Le livre Laure Heinich, Porter leur voix, Un avocat sans effet de manches , composé à partir du blog qu’elle sur Rue89, évoque à plusieurs reprises les commentaires que les internautes apposent aux posts de son blog. Des commentaires parfois durs, voire violents sur certains sujets, au point qu’une fois au moins, sa chronique a été déplacée dans un espace moins exposé du site pour éviter le déchaînement.
Question passionnante que celle des commentaires.
Question passionnante parce que la possibilité donnée à l’internaute de commenter ses lectures est un acquis indiscutable d’Internet. Si l’on voulait grossir le trait, on pourrait dire que ce qui distingue la position de l’internaute de celle du téléspectateurs ou de l’auditeur de radio, c’est qu’il peut commenter publiquement, et qu’il y aura trace de son commentaire (c’est une expérience qu’on a tous fait de gueuler devant son poste de télé ou son poste de radio et d’enrager d’impuissance face à l’inutilité totale de cette colère le commentaire a au moins la vertu de la matérialiser). Et pourtant, au quotidien, les commentaires posent maints problèmes aux émetteurs du propos initial : s’ils peuvent être nécessaires parce qu’ils apportent des informations complémentaires, contradictoires, ou parce qu’ils corrigent des erreurs, les commentaires ne sont pas toujours passionnants –pas très grave -, pas toujours très argumentés –pas très grave non plus -, mais ils sont facilement agressifs (envers l’auteur du papier, envers le sujet, envers le commentaire précédent), ce qui est plus embêtant. Sur certains sujets, cela vire inévitablement au pugilat. Du coup, il faut s’en occuper, modérer, ça prend du temps, et ça pose très vite des questions éthiques et politiques.

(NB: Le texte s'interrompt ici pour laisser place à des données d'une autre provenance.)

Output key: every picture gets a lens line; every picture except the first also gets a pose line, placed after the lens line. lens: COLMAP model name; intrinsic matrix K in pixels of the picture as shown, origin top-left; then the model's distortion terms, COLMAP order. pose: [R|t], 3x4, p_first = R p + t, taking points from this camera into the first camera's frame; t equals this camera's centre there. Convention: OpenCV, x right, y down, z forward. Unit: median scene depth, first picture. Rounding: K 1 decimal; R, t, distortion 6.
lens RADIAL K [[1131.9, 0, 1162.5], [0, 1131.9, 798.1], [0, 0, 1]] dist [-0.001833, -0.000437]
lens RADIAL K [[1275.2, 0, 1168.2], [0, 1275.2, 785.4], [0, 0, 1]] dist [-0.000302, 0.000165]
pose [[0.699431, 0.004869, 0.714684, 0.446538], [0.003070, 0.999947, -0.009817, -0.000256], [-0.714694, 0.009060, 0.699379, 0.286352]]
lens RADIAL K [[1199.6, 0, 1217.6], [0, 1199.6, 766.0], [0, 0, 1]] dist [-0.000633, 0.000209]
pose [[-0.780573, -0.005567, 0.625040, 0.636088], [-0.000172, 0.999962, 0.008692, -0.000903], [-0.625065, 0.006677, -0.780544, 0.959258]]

Ces questions animent toutes les rédactions, tous les bloggueurs et bloggueuses un peu lus. Tout le monde se trouvant pris dans des contradictions. Etre présent sur le Web, c’est accepter le jeu du Web, d’accord, mais jusqu’où ? On craint les commentaires, mais on craint encore plus leur absence : ne pas être commenté, c’est comme si on intéressait pas… Les journalistes en discutent entre eux, râlent, les médias édictent des chartes, changent régulièrement leur stratégie : modération a priori (il doit être validé pour apparaître), a posteriori (il apparaît mais peut être retiré si il est litigieux), signalement des commentaires litigieux pas des tiers, par des robots qui repèrent des mots clés, voire carrément suppression des fils de commentaires. Une solution adoptée très marginalement pour une raison évidente, il est presque impossible de se priver d’un acquis démocratique : la possibilité donnée par un média de critiquer la position d’autorité.
Alors, revenons au point de départ : qu’est-ce que c’est un commentaire ? On met sous un même nom, et une même forme, des choses très différentes : la réaction épidermique, la correction de forme, la lecture hyper attentive, l’opposition politique…. Transposons cela dans un monde hors ligne : vous vous mettez dans la rue et vous parlez. Les commentaires ce seraient la mise sur le même plan de la personne qui vous a bien écouté et vous réponds de manière argumentée, de la personne qui relève vos fautes de syntaxe, de celle qui trouve que vos chaussures sont mal cirées, de celle qui vous trouve inconditionnellement merveilleux, du dingue de passage qui entend ce qu’il veut, des conversations qui prennent dans l’auditoire et qui portent sur complètement autre chose, etc. Les commentaires rassemblent tout cela et le mettent au même niveau. Sachant par ailleurs qu’ils ne gardent aucune trace de ceux qui écoutent sans rien dire (qu’ils soient d’accord ou pas), de ceux qui passent sans écouter.
Une fois dit cela, qu’est-ce qu’on fait ?
on pourrait distinguer ces différentes catégories de commentaires, les faire apparaître différemment selon qu’ils sont une simple correction, un éloge, un coup de gueule, une discussion. Ou alors, au contraire, on accepte ce mélange comme une caractéristique de la conversation numérique qui a pour vice et vertu de faire tout apparaître au même niveau sauf le silence. Et on trouve un moyen de faire apparaître le silence, de faire apparaître l’absence de commentaire. Je ne sais pas comment ça pourrait marcher, mais je trouverais ça beau qu’il y ait une zone pour le commentaire et un espace pour le silence. Que le web garde trace du silence aussi.